Top of The data

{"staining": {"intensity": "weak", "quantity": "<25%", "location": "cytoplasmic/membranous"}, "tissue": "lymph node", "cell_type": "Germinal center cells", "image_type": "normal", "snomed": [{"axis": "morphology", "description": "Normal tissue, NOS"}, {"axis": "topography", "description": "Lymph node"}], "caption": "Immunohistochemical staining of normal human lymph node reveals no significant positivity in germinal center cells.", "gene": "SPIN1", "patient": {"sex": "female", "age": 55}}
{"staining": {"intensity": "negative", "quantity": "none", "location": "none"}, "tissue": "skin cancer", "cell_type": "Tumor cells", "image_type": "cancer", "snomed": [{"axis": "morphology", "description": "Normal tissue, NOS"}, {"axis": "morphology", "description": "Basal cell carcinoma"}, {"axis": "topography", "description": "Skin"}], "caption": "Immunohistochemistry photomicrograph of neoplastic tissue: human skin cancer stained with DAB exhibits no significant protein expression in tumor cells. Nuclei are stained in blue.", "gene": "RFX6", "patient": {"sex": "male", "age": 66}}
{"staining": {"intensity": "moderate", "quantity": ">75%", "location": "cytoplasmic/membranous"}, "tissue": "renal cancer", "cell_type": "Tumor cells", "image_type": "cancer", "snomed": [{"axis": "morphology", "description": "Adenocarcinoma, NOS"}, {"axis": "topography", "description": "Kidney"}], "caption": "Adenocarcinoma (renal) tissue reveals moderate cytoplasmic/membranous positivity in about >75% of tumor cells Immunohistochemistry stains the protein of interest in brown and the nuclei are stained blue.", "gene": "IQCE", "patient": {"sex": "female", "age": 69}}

Bottom of The data

Problem:
The data given above must be transcribed exactly and completely.

Output of the exercise:
{"staining": {"intensity": "weak", "quantity": "<25%", "location": "cytoplasmic/membranous"}, "tissue": "lymph node", "cell_type": "Germinal center cells", "image_type": "normal", "snomed": [{"axis": "morphology", "description": "Normal tissue, NOS"}, {"axis": "topography", "description": "Lymph node"}], "caption": "Immunohistochemical staining of normal human lymph node reveals no significant positivity in germinal center cells.", "gene": "SPIN1", "patient": {"sex": "female", "age": 55}}
{"staining": {"intensity": "negative", "quantity": "none", "location": "none"}, "tissue": "skin cancer", "cell_type": "Tumor cells", "image_type": "cancer", "snomed": [{"axis": "morphology", "description": "Normal tissue, NOS"}, {"axis": "morphology", "description": "Basal cell carcinoma"}, {"axis": "topography", "description": "Skin"}], "caption": "Immunohistochemistry photomicrograph of neoplastic tissue: human skin cancer stained with DAB exhibits no significant protein expression in tumor cells. Nuclei are stained in blue.", "gene": "RFX6", "patient": {"sex": "male", "age": 66}}
{"staining": {"intensity": "moderate", "quantity": ">75%", "location": "cytoplasmic/membranous"}, "tissue": "renal cancer", "cell_type": "Tumor cells", "image_type": "cancer", "snomed": [{"axis": "morphology", "description": "Adenocarcinoma, NOS"}, {"axis": "topography", "description": "Kidney"}], "caption": "Adenocarcinoma (renal) tissue reveals moderate cytoplasmic/membranous positivity in about >75% of tumor cells Immunohistochemistry stains the protein of interest in brown and the nuclei are stained blue.", "gene": "IQCE", "patient": {"sex": "female", "age": 69}}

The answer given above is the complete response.